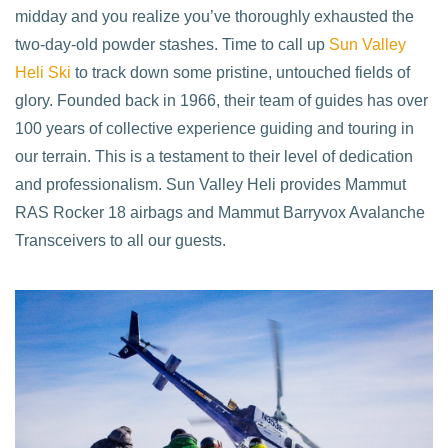
midday and you realize you’ve thoroughly exhausted the
two-day-old powder stashes. Time to call up
Sun Valley
Heli Ski
to track down some pristine, untouched fields of
glory. Founded back in 1966, their team of guides has over
100 years of collective experience guiding and touring in
our terrain. This is a testament to their level of dedication
and professionalism. Sun Valley Heli provides Mammut
RAS Rocker 18 airbags and Mammut Barryvox Avalanche
Transceivers to all our guests.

- [Action item]
The records above should be reproduced exactly, with the pictures omitted.

- [Result of this exercise]
midday and you realize you’ve thoroughly exhausted the
two-day-old powder stashes. Time to call up
Sun Valley
Heli Ski
to track down some pristine, untouched fields of
glory. Founded back in 1966, their team of guides has over
100 years of collective experience guiding and touring in
our terrain. This is a testament to their level of dedication
and professionalism. Sun Valley Heli provides Mammut
RAS Rocker 18 airbags and Mammut Barryvox Avalanche
Transceivers to all our guests.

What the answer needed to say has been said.